- _What is needed_
Go to the line in the entries below that holds "1: (212, 104, 1.00)" and repeat exactly from there through the line that holds "38: (454, 105, 1.00)", inclusive.

Records excerpted from a collection
::::
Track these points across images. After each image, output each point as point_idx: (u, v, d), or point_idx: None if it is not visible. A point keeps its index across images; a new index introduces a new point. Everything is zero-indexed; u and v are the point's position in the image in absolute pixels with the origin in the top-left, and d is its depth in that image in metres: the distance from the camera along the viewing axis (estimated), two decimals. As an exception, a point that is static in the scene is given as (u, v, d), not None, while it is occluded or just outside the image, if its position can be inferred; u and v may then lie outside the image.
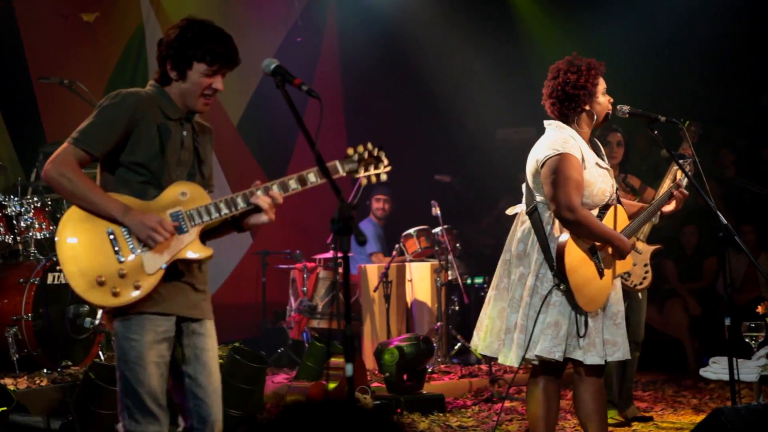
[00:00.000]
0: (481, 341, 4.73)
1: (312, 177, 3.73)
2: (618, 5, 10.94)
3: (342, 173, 3.76)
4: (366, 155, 3.80)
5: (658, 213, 4.90)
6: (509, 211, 4.83)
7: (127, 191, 3.60)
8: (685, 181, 4.88)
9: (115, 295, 3.48)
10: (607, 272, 4.58)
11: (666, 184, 6.00)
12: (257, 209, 3.71)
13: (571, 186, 4.45)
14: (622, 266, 4.68)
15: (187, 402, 3.73)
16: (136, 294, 3.51)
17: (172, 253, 3.56)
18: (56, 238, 3.53)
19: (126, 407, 3.58)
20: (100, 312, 6.35)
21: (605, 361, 4.57)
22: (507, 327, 4.62)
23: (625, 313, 4.72)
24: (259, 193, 3.69)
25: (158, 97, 3.70)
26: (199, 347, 3.74)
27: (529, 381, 4.75)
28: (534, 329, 4.49)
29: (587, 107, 4.62)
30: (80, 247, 3.52)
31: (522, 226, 4.67)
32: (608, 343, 4.58)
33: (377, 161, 3.82)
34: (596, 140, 4.80)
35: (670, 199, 4.88)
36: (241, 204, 3.67)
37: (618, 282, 4.70)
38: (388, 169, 3.85)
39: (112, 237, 3.51)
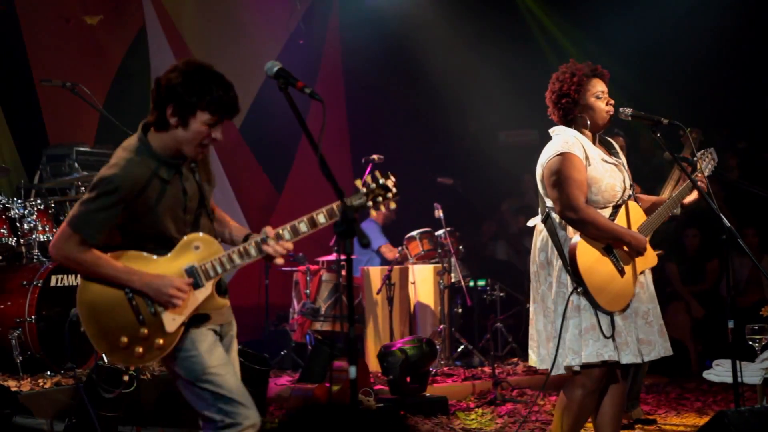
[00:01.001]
0: (537, 356, 4.69)
1: (321, 218, 3.71)
2: (621, 8, 10.94)
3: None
4: (373, 185, 3.73)
5: (679, 205, 4.84)
6: (530, 223, 4.82)
7: (139, 248, 3.63)
8: (707, 170, 4.86)
9: (140, 356, 3.60)
10: (628, 269, 4.54)
11: (669, 188, 5.98)
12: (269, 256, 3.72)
13: (573, 185, 4.44)
14: (644, 263, 4.62)
15: None
16: (159, 353, 3.61)
17: (189, 309, 3.63)
18: (77, 299, 3.62)
19: (218, 411, 3.62)
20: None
21: (642, 360, 4.53)
22: (547, 337, 4.60)
23: None
24: (270, 242, 3.68)
25: (149, 160, 3.58)
26: (227, 347, 3.84)
27: (564, 389, 4.65)
28: (564, 335, 4.45)
29: (579, 113, 4.62)
30: (100, 310, 3.60)
31: (540, 235, 4.65)
32: (643, 342, 4.53)
33: (385, 190, 3.75)
34: (607, 138, 4.78)
35: (691, 190, 4.83)
36: (253, 254, 3.69)
37: (647, 279, 4.65)
38: (396, 196, 3.79)
39: (130, 297, 3.58)
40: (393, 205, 3.80)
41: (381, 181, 3.74)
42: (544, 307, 4.61)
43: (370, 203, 3.73)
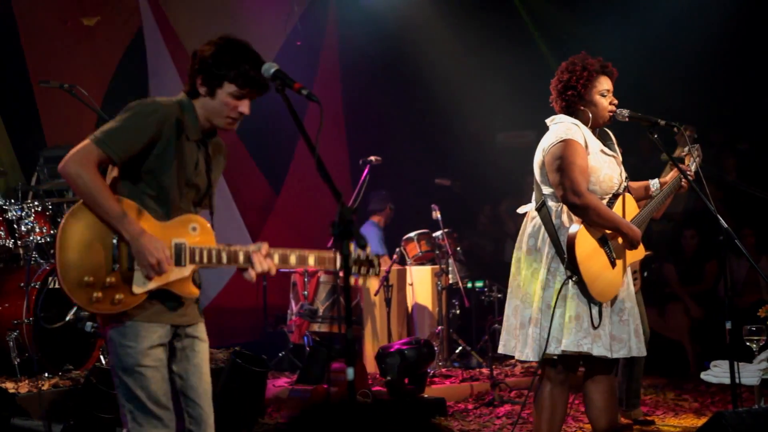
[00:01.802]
0: (500, 341, 4.73)
1: (311, 260, 3.74)
2: (619, 8, 10.95)
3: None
4: (361, 259, 3.84)
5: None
6: (520, 210, 4.83)
7: (134, 199, 3.59)
8: (693, 166, 4.89)
9: (96, 301, 3.48)
10: (619, 262, 4.58)
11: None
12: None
13: (576, 171, 4.47)
14: (633, 256, 4.66)
15: (179, 403, 3.74)
16: (111, 308, 3.50)
17: (162, 281, 3.57)
18: (64, 223, 3.48)
19: (129, 411, 3.59)
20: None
21: (611, 356, 4.55)
22: (521, 323, 4.63)
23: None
24: (257, 256, 3.68)
25: (185, 112, 3.68)
26: (190, 348, 3.76)
27: (537, 385, 4.72)
28: (552, 323, 4.47)
29: (581, 107, 4.65)
30: (83, 241, 3.49)
31: (532, 222, 4.69)
32: (614, 339, 4.57)
33: (369, 265, 3.86)
34: (607, 130, 4.80)
35: (678, 188, 4.89)
36: (241, 261, 3.68)
37: (629, 277, 4.68)
38: (380, 274, 3.93)
39: (116, 243, 3.50)
40: (375, 283, 3.93)
41: (368, 257, 3.86)
42: (522, 293, 4.64)
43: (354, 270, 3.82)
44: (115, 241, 3.51)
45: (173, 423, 3.65)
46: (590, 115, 4.64)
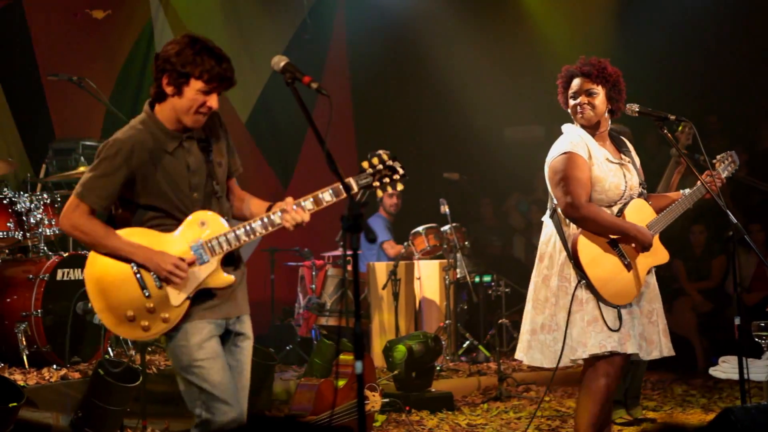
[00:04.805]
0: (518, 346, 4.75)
1: (327, 196, 3.81)
2: (628, 3, 10.92)
3: (355, 189, 3.78)
4: (380, 167, 3.82)
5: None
6: (544, 218, 4.84)
7: (145, 225, 3.71)
8: (725, 173, 4.82)
9: (146, 329, 3.65)
10: (636, 265, 4.56)
11: (664, 182, 5.94)
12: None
13: (574, 183, 4.50)
14: (655, 259, 4.63)
15: None
16: (164, 326, 3.66)
17: (194, 284, 3.68)
18: (84, 274, 3.70)
19: (201, 403, 3.70)
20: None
21: (645, 357, 4.57)
22: (532, 328, 4.64)
23: None
24: (279, 213, 3.77)
25: (153, 129, 3.72)
26: (234, 344, 3.87)
27: (586, 379, 4.60)
28: (571, 330, 4.48)
29: (570, 113, 4.70)
30: (107, 284, 3.67)
31: (545, 229, 4.71)
32: (646, 340, 4.57)
33: (392, 171, 3.84)
34: (620, 136, 4.80)
35: (705, 192, 4.73)
36: (259, 231, 3.76)
37: (651, 279, 4.66)
38: (404, 177, 3.87)
39: (138, 275, 3.64)
40: (400, 187, 3.82)
41: (388, 162, 3.81)
42: (534, 298, 4.66)
43: (376, 183, 3.81)
44: (135, 270, 3.64)
45: (240, 406, 3.77)
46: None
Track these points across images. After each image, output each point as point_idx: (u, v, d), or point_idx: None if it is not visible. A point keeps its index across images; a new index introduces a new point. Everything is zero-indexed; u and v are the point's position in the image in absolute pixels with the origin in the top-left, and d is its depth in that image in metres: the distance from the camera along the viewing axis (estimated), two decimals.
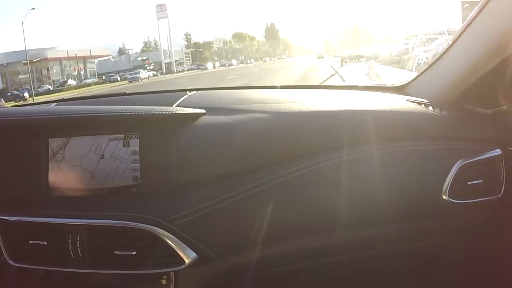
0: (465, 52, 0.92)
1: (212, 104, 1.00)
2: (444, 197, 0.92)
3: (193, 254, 0.86)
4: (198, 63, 41.23)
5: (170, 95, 1.17)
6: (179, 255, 0.85)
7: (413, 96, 1.09)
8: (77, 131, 0.90)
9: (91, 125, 0.90)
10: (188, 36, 49.36)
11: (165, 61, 40.06)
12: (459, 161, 0.92)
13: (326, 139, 0.93)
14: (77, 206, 0.87)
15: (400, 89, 1.19)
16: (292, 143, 0.92)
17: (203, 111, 0.94)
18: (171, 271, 0.89)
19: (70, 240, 0.86)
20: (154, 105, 0.95)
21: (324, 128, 0.94)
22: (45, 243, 0.88)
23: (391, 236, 0.98)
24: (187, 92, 1.13)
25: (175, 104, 1.01)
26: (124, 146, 0.89)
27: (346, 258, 1.01)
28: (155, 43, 43.56)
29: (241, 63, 42.51)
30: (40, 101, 1.90)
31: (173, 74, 32.71)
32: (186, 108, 0.94)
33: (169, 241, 0.84)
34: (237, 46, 48.06)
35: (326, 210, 0.92)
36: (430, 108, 1.00)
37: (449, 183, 0.91)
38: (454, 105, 1.00)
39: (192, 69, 38.33)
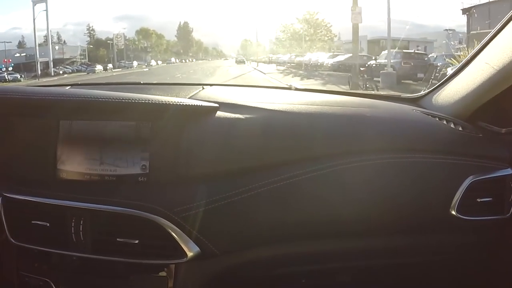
0: (483, 70, 0.99)
1: (226, 100, 1.02)
2: (452, 212, 0.96)
3: (196, 248, 0.88)
4: (90, 63, 33.90)
5: (184, 87, 1.19)
6: (181, 247, 0.88)
7: (427, 109, 1.15)
8: (89, 115, 0.93)
9: (103, 110, 0.93)
10: (92, 32, 41.10)
11: (51, 59, 31.68)
12: (470, 177, 0.97)
13: (337, 144, 0.97)
14: (83, 190, 0.91)
15: (414, 101, 1.25)
16: (303, 145, 0.96)
17: (216, 105, 0.98)
18: (172, 264, 0.91)
19: (73, 223, 0.89)
20: (168, 96, 0.99)
21: (335, 133, 0.99)
22: (48, 225, 0.90)
23: (396, 248, 1.03)
24: (202, 86, 1.17)
25: (189, 96, 1.04)
26: (135, 134, 0.92)
27: (349, 265, 1.06)
28: (58, 36, 37.53)
29: (146, 65, 36.09)
30: (54, 84, 1.67)
31: (40, 80, 24.92)
32: (200, 101, 0.98)
33: (172, 233, 0.87)
34: (143, 45, 41.32)
35: (330, 216, 0.95)
36: (445, 122, 1.06)
37: (458, 198, 0.96)
38: (468, 121, 1.07)
39: (78, 70, 31.02)
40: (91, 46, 40.18)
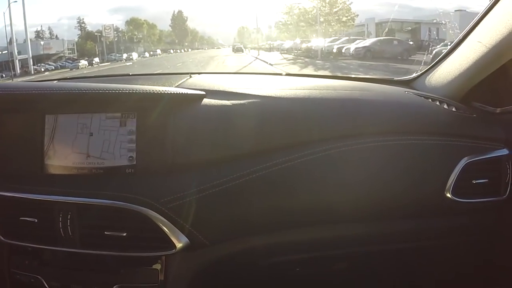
0: (476, 49, 0.98)
1: (214, 87, 1.03)
2: (447, 194, 0.96)
3: (185, 239, 0.88)
4: (75, 58, 31.60)
5: (172, 77, 1.19)
6: (170, 239, 0.88)
7: (420, 91, 1.15)
8: (74, 108, 0.94)
9: (88, 103, 0.93)
10: (83, 24, 38.65)
11: (30, 56, 29.17)
12: (464, 159, 0.97)
13: (328, 128, 0.96)
14: (70, 184, 0.91)
15: (407, 83, 1.24)
16: (293, 130, 0.95)
17: (203, 93, 0.98)
18: (162, 255, 0.92)
19: (60, 218, 0.89)
20: (154, 85, 1.00)
21: (327, 117, 0.98)
22: (36, 220, 0.91)
23: (392, 233, 1.03)
24: (190, 74, 1.17)
25: (175, 85, 1.05)
26: (120, 125, 0.92)
27: (345, 252, 1.05)
28: (50, 31, 34.90)
29: (126, 59, 33.73)
30: (42, 79, 1.94)
31: (14, 80, 22.33)
32: (185, 89, 0.97)
33: (160, 224, 0.87)
34: (136, 36, 38.89)
35: (323, 202, 0.95)
36: (438, 103, 1.06)
37: (453, 180, 0.96)
38: (462, 102, 1.07)
39: (62, 66, 28.68)
40: (77, 40, 37.91)
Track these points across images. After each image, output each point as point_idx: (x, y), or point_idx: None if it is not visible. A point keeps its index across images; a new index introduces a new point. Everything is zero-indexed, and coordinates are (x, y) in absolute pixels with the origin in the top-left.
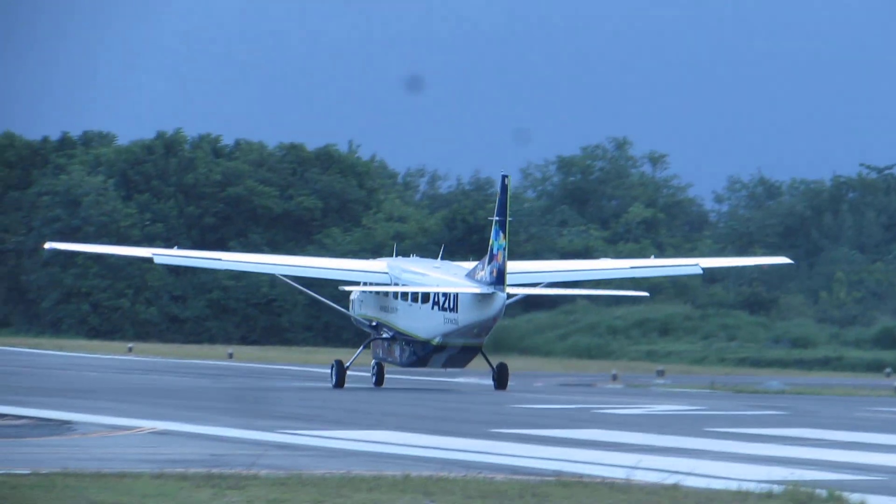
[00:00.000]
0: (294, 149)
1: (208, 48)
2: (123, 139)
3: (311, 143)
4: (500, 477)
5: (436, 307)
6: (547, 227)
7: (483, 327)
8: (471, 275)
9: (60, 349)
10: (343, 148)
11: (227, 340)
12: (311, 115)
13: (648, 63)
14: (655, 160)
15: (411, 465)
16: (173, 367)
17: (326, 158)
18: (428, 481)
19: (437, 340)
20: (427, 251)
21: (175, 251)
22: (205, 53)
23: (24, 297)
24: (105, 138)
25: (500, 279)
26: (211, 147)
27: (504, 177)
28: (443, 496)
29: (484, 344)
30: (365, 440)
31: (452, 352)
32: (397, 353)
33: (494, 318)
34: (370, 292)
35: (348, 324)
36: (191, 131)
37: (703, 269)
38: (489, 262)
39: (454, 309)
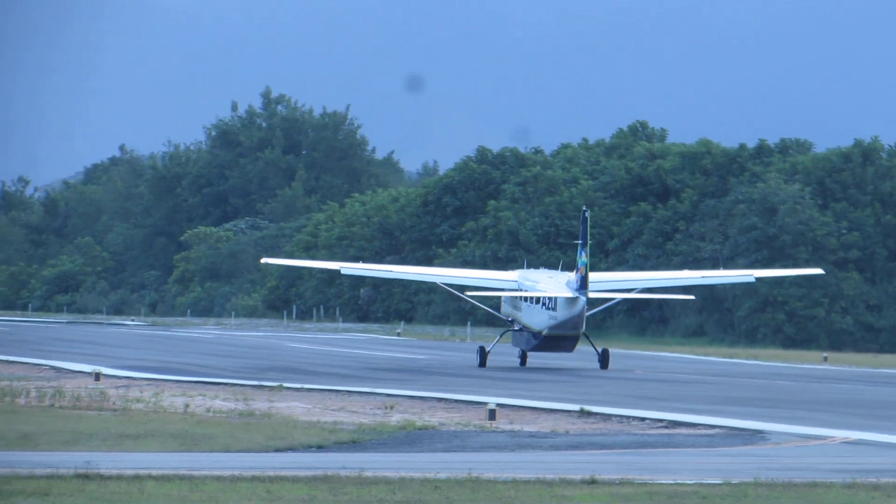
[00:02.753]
0: None
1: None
2: (820, 147)
3: None
4: None
5: (543, 307)
6: None
7: (573, 322)
8: (569, 283)
9: (755, 358)
10: None
11: None
12: None
13: None
14: None
15: None
16: (867, 377)
17: None
18: None
19: (545, 332)
20: None
21: (359, 264)
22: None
23: (720, 306)
24: (802, 146)
25: (582, 286)
26: None
27: (584, 210)
28: None
29: (582, 333)
30: None
31: (556, 340)
32: (524, 340)
33: (579, 315)
34: (509, 296)
35: None
36: (887, 139)
37: (756, 278)
38: (576, 274)
39: (554, 308)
::::
- _Response area_
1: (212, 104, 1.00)
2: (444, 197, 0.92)
3: (193, 254, 0.86)
4: (198, 63, 41.23)
5: (170, 95, 1.17)
6: (179, 255, 0.85)
7: (413, 96, 1.09)
8: (77, 131, 0.90)
9: (91, 125, 0.90)
10: (188, 36, 49.36)
11: (165, 61, 40.06)
12: (459, 161, 0.92)
13: (326, 139, 0.93)
14: (77, 206, 0.87)
15: (400, 89, 1.19)
16: (292, 143, 0.92)
17: (203, 111, 0.94)
18: (171, 271, 0.89)
19: (70, 240, 0.86)
20: (154, 105, 0.95)
21: (324, 128, 0.94)
22: (45, 243, 0.88)
23: (391, 236, 0.98)
24: (187, 92, 1.13)
25: (175, 104, 1.01)
26: (124, 146, 0.89)
27: (346, 258, 1.01)
28: (155, 43, 43.56)
29: (241, 63, 42.51)
30: (40, 101, 1.90)
31: (173, 74, 32.71)
32: (186, 108, 0.94)
33: (169, 241, 0.84)
34: (237, 46, 48.06)
35: (326, 210, 0.92)
36: (430, 108, 1.00)
37: (449, 183, 0.91)
38: (454, 105, 1.00)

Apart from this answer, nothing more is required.